Say, for example, you have a very simple task of: object->myCounter = object->myCounter + 1. And you need this to run for ten thousand objects. Creating 10 thousand threads for it most surely isn't the best solution. Yes, creating 10 thousand threads (one for each individual object) creates the best opportunity to spread them around all of your existing cores. However (and using sample numbers here), the basic code that needs to run is perhaps 10 machine instructions long. Creating each thread, and setting them up to run the code on the correct object, would be in the ballpark of 500 machine instructions. Probably even more (I can't peek inside Microsoft's internal code for creating a thread, but this is based on my own multi processing kernel I made 30 years ago to run atop of MSDOS). So, in order to take max advantage of all cores available, you just increased the grand total of 100,000 machine instructions to 5,100,000 machine instructions. And that's even completely ignoring the additional overhead you place on the process scheduler in the kernel.

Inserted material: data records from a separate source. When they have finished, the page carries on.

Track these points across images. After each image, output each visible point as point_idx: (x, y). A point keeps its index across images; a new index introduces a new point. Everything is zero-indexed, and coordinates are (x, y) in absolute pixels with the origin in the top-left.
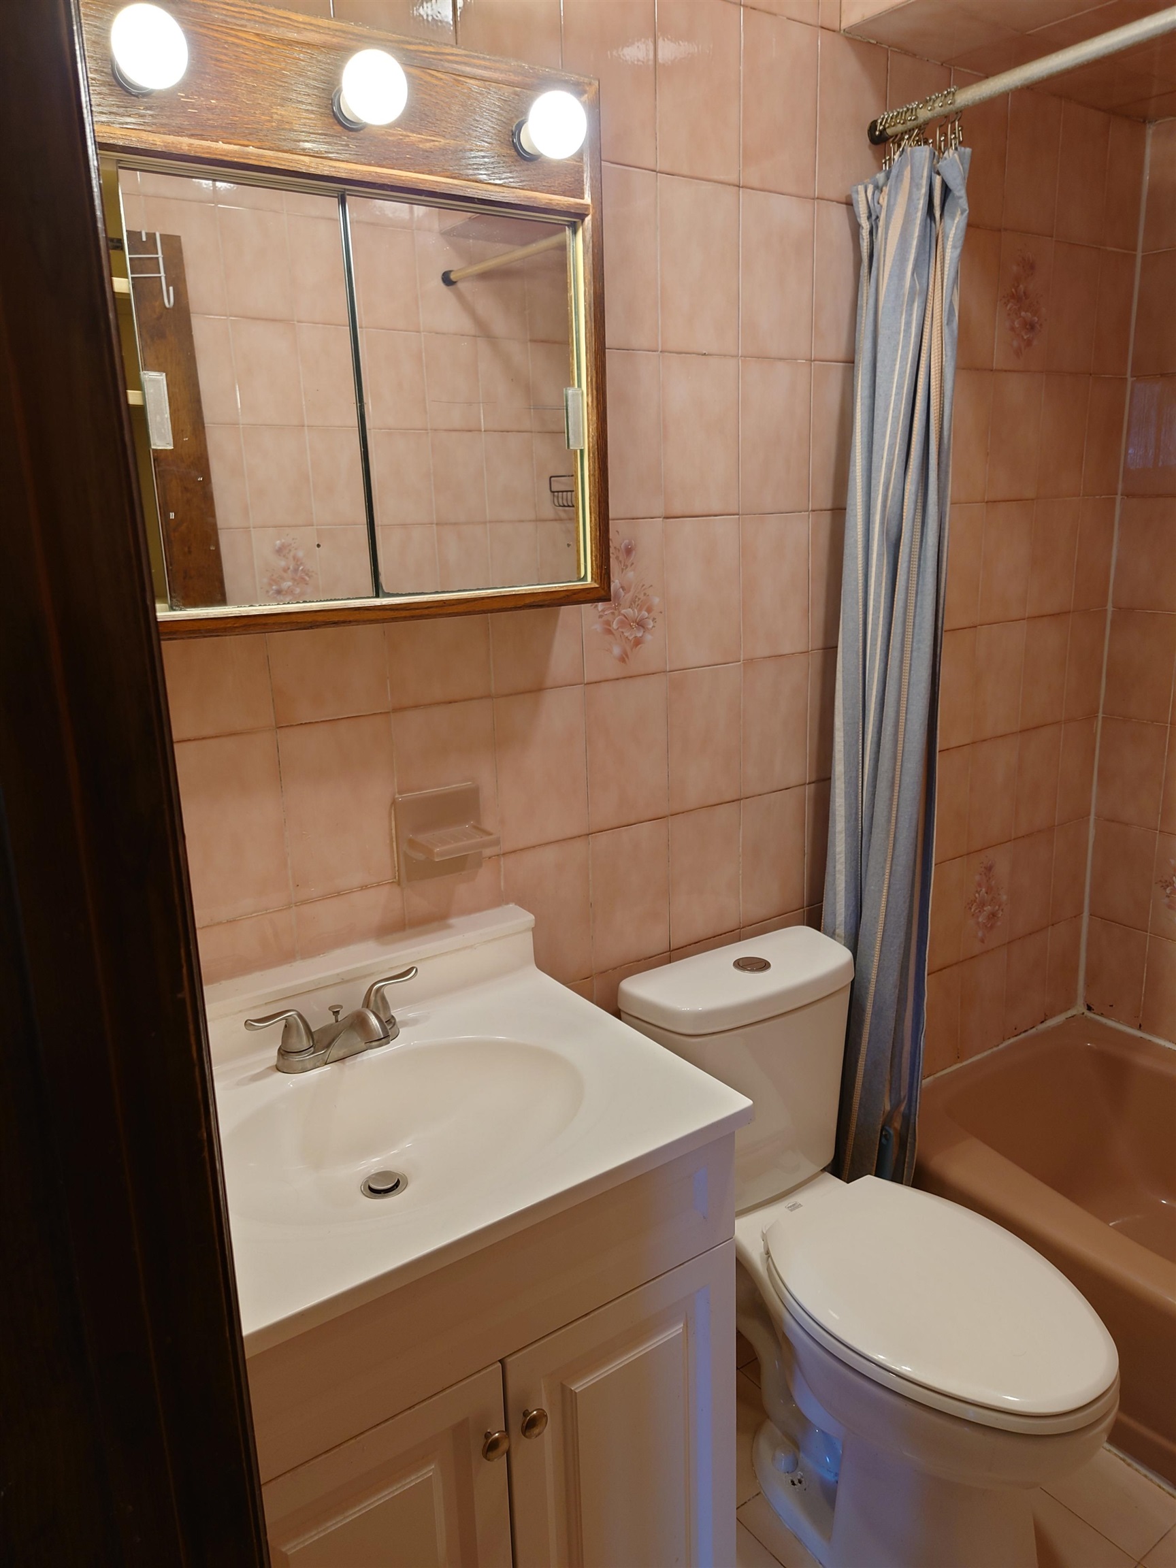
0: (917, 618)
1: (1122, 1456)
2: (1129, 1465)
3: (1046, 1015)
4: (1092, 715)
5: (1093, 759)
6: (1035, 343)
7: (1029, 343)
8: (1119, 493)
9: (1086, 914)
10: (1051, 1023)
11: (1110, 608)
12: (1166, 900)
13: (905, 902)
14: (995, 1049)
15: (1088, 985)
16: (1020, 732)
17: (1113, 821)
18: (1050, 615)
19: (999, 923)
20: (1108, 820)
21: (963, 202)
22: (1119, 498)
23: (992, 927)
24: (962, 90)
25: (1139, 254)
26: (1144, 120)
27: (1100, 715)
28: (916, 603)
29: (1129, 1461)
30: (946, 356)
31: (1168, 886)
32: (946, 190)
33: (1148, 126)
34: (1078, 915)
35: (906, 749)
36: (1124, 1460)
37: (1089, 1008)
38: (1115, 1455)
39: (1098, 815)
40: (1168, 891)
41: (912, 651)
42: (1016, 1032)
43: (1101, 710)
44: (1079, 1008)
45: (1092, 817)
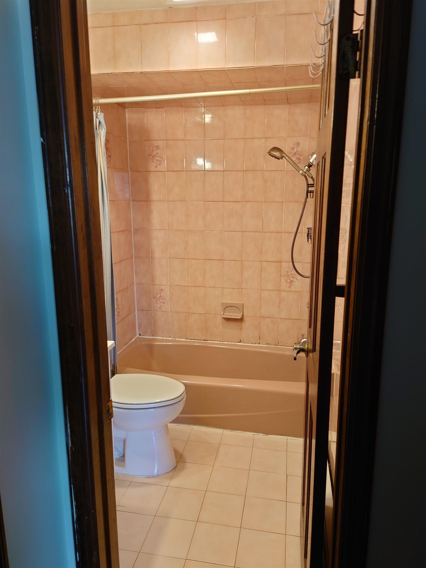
0: (105, 230)
1: (177, 425)
2: (179, 426)
3: (131, 338)
4: (132, 258)
5: (133, 269)
6: (111, 161)
7: (110, 160)
8: (131, 200)
9: (136, 310)
10: (133, 340)
11: (132, 229)
12: (155, 301)
13: (110, 305)
14: (122, 349)
15: (139, 329)
16: (119, 262)
17: (140, 284)
18: (122, 231)
19: (120, 314)
20: (139, 284)
21: (105, 127)
22: (131, 201)
23: (119, 315)
24: (101, 99)
25: (128, 141)
26: (125, 108)
27: (134, 257)
28: (104, 226)
29: (179, 425)
30: (104, 164)
31: (155, 298)
32: (100, 122)
33: (126, 109)
34: (135, 311)
35: (106, 264)
36: (178, 425)
37: (140, 335)
38: (176, 425)
39: (136, 284)
40: (155, 299)
41: (105, 238)
42: (126, 344)
43: (134, 256)
44: (138, 335)
45: (135, 284)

Granted, this is an extreme example (minimum work to be done in parallel vs. the overhead parallelism creates), but it demonstrates the basic issue of the additional overhead. If this example was the workload, then the best solution is to run it in serial on one single core, as that still takes the least amount of real time.
Staying with this example, what if you used less threads than one thread per object? Now you get into the realm of thread pools. And you must do (in part) your own scheduling. Because you now have to decide which objects are processed by which existing thread in the thread pool. Again (you guessed it), in comes additional overhead.
For each of these cases, there will be a break even point with the number of cores where spreading among more cores will bring down the overall real time to get the job done. But, for the sake of argument, say this break even point happens to be 9 cores. Then anyone with an AMD Threadripper is a happy camper (yay, my time goes down, no more lag), but anyone with a Core2Duo is a sad camper, because, due to the additional overhead, he just got saddled with more lag than the old solution with everything calculated on a single core.
And this is assuming that the calculations can be fully done in parallel, with none of the objects needing input (or calculated results) from other objects. If that's not the case (and it rarely is), then you need mechanisms where objects signal that their calculations are complete. And that other objects need to halt their work until those results become available. This, again, adds extra overhead, eating up additional CPU cycles. Which are not used for the actual calculations, but merely for housekeeping/coordination. Which you can completely do away with when everything is calculated on a single core.
And this isn't even taking hardware constraints into consideration.
A lot of CPU's have a function called HyperThreading. This fakes additional cores. For each real core, a virtual extra core is created. Yes, each real core can run two threads concurrently due to this, but not at the same time. Each time one thread gets stalled while waiting for access to memory (for reading or writing), the other thread is allowed to run for a bit. This makes both threads appear to be a little faster. But not twice as fast. Not even close to that. At best, you gain some 10%.. And if your additional overhead needs 30% extra CPU time, congratulations, you just made everything 20% slower by utilizing the fake cores as if they were extra cores.
And then there is the tricky business of the thermal envelope. Each CPU is designed for a maximum amount of power it can draw, to prevent it from overheating. If you run work on more cores, the CPU gets hotter. And, to prevent it from going outside of the thermal envelope, the CPU scales back the clock speed. Or, in reverse, if you run calculations on one of the cores, the clock speed can increase. This is what Intel calls TurboBoost. Which throws in another moving part in the determination if doing things on a single core in serial is faster than spreading the work out over multiple cores.